Sample Variance Decay in Randomly Initialized ReLU Networks
This addresses a subtle initialization issue in deep neural networks, potentially improving training efficiency for practitioners, though it is an incremental refinement of existing initialization methods.
The paper investigates the decay of sample variance in randomly initialized deep ReLU networks, showing that even when total variance is preserved, sample variance decreases in later layers, which can affect training dynamics. It demonstrates that Batch Normalization eliminates this decay and suggests that preserving sample variance at initialization may improve training.

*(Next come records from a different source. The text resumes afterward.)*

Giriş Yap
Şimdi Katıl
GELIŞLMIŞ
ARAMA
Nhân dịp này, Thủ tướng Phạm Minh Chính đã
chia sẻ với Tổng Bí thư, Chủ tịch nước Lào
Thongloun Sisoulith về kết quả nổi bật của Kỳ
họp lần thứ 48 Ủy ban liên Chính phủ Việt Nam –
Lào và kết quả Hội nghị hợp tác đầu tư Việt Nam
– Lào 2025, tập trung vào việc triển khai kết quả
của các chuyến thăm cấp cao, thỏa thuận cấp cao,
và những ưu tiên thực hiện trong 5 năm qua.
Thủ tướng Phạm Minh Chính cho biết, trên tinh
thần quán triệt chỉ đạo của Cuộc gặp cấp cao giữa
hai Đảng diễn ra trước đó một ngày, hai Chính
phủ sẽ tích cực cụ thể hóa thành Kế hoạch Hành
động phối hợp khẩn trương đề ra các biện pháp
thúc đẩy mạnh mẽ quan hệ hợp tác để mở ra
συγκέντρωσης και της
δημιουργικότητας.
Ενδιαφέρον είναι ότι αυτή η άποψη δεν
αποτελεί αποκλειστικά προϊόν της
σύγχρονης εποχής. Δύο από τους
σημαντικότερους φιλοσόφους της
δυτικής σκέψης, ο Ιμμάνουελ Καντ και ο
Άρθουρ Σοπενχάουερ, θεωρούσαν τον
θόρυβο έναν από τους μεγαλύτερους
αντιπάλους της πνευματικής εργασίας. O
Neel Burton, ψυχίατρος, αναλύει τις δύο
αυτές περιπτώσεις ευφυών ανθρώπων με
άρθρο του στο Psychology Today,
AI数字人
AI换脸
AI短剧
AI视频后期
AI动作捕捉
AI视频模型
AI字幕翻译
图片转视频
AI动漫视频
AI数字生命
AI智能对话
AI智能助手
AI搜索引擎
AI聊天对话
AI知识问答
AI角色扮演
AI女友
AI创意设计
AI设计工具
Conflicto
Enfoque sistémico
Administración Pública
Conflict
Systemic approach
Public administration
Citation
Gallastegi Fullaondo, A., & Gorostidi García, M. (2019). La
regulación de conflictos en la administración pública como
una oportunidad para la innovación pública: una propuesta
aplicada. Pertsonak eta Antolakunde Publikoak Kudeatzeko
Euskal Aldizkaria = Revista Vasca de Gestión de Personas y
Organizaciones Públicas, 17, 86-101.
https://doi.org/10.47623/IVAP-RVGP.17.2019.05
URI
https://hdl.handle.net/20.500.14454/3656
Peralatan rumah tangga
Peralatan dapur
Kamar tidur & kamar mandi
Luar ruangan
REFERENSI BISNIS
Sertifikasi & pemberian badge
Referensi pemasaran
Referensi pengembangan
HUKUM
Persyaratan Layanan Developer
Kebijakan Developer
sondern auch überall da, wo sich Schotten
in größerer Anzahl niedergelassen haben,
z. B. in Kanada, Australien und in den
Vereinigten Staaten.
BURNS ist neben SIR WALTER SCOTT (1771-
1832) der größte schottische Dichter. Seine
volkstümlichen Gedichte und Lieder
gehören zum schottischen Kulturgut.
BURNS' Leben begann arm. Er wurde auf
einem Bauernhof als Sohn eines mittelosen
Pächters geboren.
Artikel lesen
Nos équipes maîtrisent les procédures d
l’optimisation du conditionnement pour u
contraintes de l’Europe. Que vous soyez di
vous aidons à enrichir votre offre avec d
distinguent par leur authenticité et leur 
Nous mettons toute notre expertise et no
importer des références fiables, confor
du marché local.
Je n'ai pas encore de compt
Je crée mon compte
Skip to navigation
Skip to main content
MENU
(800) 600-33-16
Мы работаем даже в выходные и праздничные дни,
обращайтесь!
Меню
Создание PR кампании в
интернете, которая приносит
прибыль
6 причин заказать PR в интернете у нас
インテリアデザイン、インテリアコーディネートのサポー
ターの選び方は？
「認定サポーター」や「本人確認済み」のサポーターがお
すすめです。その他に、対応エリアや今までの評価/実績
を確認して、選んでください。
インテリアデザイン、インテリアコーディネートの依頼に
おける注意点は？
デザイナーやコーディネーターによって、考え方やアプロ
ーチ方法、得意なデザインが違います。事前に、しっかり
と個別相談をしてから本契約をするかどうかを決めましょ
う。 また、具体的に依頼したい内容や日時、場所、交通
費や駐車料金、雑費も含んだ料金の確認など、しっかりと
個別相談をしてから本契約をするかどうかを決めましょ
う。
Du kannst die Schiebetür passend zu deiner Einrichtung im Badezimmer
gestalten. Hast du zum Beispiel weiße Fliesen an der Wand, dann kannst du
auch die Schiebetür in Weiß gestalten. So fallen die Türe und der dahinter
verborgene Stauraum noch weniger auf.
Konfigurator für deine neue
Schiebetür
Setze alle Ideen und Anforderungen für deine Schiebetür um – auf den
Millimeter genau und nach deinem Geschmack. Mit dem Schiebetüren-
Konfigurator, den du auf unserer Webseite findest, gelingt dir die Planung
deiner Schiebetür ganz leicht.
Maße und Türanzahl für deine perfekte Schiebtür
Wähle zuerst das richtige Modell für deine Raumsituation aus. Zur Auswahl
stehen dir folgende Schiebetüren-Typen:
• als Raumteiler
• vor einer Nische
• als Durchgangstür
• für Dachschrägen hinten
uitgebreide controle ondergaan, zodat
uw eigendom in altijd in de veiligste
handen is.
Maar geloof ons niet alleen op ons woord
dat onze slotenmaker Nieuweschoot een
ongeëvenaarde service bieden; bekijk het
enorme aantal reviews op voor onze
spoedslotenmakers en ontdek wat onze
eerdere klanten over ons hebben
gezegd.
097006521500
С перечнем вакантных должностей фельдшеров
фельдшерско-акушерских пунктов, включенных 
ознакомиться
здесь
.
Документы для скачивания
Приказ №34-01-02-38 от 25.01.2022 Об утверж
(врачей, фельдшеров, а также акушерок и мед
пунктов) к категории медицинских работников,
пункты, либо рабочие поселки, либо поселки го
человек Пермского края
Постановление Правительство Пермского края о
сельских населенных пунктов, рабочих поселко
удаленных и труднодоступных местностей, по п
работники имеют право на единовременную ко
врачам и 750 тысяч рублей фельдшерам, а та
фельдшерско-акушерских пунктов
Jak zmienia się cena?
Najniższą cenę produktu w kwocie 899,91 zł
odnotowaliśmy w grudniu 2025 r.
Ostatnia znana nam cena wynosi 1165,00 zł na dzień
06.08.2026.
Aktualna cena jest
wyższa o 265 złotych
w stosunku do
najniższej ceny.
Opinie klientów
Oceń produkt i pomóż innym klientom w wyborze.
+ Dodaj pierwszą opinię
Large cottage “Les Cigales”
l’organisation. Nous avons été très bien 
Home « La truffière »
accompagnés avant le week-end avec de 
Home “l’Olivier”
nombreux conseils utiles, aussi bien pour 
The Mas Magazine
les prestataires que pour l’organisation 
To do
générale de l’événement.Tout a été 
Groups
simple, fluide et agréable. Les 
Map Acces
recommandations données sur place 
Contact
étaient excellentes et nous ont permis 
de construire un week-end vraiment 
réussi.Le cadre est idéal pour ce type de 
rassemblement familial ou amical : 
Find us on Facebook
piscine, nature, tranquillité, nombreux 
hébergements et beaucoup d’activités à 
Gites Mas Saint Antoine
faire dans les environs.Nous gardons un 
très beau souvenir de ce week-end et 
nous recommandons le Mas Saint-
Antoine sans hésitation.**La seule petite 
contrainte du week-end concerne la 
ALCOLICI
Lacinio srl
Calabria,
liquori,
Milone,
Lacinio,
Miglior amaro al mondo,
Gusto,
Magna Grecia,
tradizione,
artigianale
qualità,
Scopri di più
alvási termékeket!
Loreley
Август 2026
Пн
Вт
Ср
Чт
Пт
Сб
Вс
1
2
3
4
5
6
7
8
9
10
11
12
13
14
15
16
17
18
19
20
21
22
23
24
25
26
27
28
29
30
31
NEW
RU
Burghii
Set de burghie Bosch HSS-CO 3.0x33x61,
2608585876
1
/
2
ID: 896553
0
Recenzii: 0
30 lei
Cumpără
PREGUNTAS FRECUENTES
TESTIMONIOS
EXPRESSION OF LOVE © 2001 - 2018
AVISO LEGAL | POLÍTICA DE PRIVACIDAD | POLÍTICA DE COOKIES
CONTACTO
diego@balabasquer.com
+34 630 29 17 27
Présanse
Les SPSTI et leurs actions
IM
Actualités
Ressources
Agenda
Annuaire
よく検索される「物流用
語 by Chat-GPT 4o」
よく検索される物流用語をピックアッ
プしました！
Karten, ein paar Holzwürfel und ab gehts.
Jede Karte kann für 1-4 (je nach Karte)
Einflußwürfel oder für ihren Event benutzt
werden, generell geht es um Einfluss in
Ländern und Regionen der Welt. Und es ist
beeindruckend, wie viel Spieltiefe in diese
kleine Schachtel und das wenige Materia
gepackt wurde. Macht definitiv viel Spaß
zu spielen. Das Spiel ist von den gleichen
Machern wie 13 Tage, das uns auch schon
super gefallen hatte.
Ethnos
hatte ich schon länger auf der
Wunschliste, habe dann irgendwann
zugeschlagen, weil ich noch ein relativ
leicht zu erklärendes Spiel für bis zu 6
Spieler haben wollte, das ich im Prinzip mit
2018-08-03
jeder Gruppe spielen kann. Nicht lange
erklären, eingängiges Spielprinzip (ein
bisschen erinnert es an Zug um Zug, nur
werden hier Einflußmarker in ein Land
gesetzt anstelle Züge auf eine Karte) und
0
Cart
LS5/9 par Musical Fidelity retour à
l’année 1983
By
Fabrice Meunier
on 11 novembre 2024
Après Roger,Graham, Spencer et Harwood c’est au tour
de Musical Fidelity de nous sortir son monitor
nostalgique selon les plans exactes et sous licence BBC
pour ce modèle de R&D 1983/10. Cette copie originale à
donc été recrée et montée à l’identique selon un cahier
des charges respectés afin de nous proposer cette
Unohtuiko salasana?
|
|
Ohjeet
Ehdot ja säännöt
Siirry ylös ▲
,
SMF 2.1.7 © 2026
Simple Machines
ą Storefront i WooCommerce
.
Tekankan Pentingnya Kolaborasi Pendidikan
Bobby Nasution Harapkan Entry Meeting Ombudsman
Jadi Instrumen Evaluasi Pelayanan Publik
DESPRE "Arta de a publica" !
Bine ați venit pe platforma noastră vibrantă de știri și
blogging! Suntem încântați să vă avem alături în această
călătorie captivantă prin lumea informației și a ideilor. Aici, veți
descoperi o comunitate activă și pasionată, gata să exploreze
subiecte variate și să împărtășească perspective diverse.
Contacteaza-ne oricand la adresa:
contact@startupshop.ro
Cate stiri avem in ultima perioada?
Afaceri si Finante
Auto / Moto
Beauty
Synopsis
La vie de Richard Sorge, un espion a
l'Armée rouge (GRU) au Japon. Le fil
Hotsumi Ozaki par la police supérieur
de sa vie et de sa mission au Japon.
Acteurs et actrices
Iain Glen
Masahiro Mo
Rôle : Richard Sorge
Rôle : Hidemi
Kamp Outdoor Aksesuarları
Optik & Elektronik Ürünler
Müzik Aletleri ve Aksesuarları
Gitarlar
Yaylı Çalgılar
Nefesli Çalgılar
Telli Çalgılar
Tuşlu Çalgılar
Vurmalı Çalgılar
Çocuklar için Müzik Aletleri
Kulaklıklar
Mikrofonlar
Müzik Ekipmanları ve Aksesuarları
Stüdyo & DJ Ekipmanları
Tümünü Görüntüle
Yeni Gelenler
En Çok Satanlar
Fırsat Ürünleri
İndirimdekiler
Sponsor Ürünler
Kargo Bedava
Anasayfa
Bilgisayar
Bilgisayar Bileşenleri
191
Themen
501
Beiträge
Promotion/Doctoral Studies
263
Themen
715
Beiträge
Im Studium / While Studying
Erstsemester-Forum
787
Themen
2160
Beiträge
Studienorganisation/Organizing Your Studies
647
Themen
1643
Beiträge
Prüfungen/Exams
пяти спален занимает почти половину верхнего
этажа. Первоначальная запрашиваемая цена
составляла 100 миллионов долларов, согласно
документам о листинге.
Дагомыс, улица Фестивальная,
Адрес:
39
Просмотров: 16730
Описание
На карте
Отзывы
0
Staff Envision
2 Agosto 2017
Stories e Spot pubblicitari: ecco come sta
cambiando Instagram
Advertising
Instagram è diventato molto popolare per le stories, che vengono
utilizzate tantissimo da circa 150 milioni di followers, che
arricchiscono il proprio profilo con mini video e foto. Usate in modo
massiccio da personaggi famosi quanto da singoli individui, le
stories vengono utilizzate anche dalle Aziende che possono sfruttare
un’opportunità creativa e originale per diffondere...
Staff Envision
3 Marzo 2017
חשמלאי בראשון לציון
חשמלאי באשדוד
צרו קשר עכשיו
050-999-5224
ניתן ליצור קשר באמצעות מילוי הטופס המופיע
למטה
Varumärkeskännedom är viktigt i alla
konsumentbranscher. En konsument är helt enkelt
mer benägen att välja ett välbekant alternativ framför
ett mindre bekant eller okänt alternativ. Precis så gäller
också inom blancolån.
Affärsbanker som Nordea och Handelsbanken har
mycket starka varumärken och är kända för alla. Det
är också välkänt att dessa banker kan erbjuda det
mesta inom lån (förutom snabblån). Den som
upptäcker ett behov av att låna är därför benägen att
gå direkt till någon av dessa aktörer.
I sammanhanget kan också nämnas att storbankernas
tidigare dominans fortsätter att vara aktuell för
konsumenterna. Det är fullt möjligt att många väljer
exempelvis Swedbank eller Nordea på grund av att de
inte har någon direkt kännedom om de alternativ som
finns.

Before training a neural net, a classic rule of thumb is to randomly initialize the weights so the variance of activations is preserved across layers. This is traditionally interpreted using the total variance due to randomness in both weights \emph{and} samples. Alternatively, one can interpret the rule of thumb as preservation of the variance over samples for a fixed network. The two interpretations differ little for a shallow net, but the difference is shown to grow with depth for a deep ReLU net by decomposing the total variance into the network-averaged sum of the sample variance and square of the sample mean. We demonstrate that even when the total variance is preserved, the sample variance decays in the later layers through an analytical calculation in the limit of infinite network width, and numerical simulations for finite width. We show that Batch Normalization eliminates this decay and provide empirical evidence that preserving the sample variance instead of only the total variance at initialization time can have an impact on the training dynamics of a deep network.